简体   繁体   中英

select the nodes that pass the selection of two subnodes with Linq in C#

EDIT As per the advice of @Gert Arnold I decided to edit and more thoroughly format my question.

I've been trying to select nodes via Linq that pass the id and value conditions. In my case I need the series that have nodes with two specific value attributes within the SeriesKey node.

Here's my XML string (FYI if you spot any markup mistakes, they might be due to my indentation mistakes, the original file is XML valid )

<message:GenericData xmlns:footer="http://www.sdmx.org/resources/sdmxml/schemas/v2_1/message/footer" 
                     xmlns:generic="http://www.sdmx.org/resources/sdmxml/schemas/v2_1/data/generic" 
                     xmlns:message="http://www.sdmx.org/resources/sdmxml/schemas/v2_1/message" 
                     xmlns:common="http://www.sdmx.org/resources/sdmxml/schemas/v2_1/common"

## [EXCERPTED DATA]
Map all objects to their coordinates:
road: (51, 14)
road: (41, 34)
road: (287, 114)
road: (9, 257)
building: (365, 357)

==

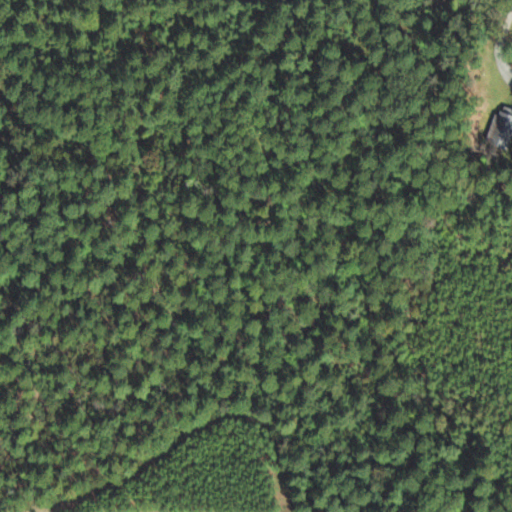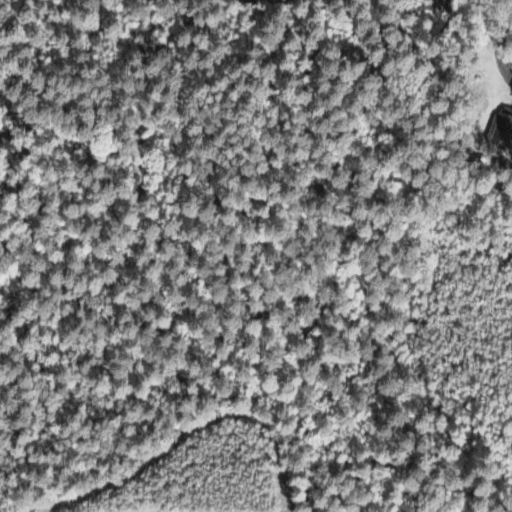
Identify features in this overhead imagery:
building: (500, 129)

## [TASK STATEMENT]
From the forum question about selecting XML nodes with Linq, write out the passage starting at "I've been trying" and ending at "XML valid )".

## [ANSWER TO THE TASK]
I've been trying to select nodes via Linq that pass the id and value conditions. In my case I need the series that have nodes with two specific value attributes within the SeriesKey node.

Here's my XML string (FYI if you spot any markup mistakes, they might be due to my indentation mistakes, the original file is XML valid )